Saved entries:
——————

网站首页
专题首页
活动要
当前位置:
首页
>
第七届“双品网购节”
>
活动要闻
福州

——————

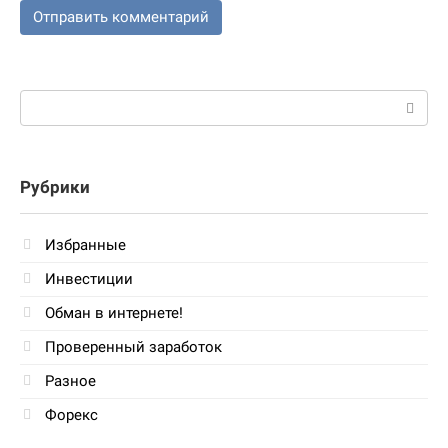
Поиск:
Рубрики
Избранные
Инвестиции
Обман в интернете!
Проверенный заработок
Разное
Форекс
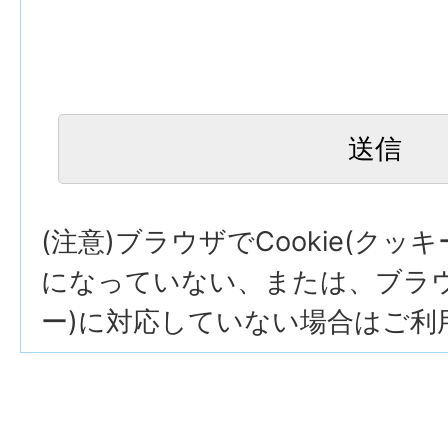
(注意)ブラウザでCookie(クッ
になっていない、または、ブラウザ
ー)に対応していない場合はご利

——————

Action item: Copy word for word only the lines above from the one with "Проверенный заработок" through the one with "ー)に対応していない場合はご利". Leave pictures out.

Expected answer:
Проверенный заработок
Разное
Форекс
(注意)ブラウザでCookie(クッ
になっていない、または、ブラウザ
ー)に対応していない場合はご利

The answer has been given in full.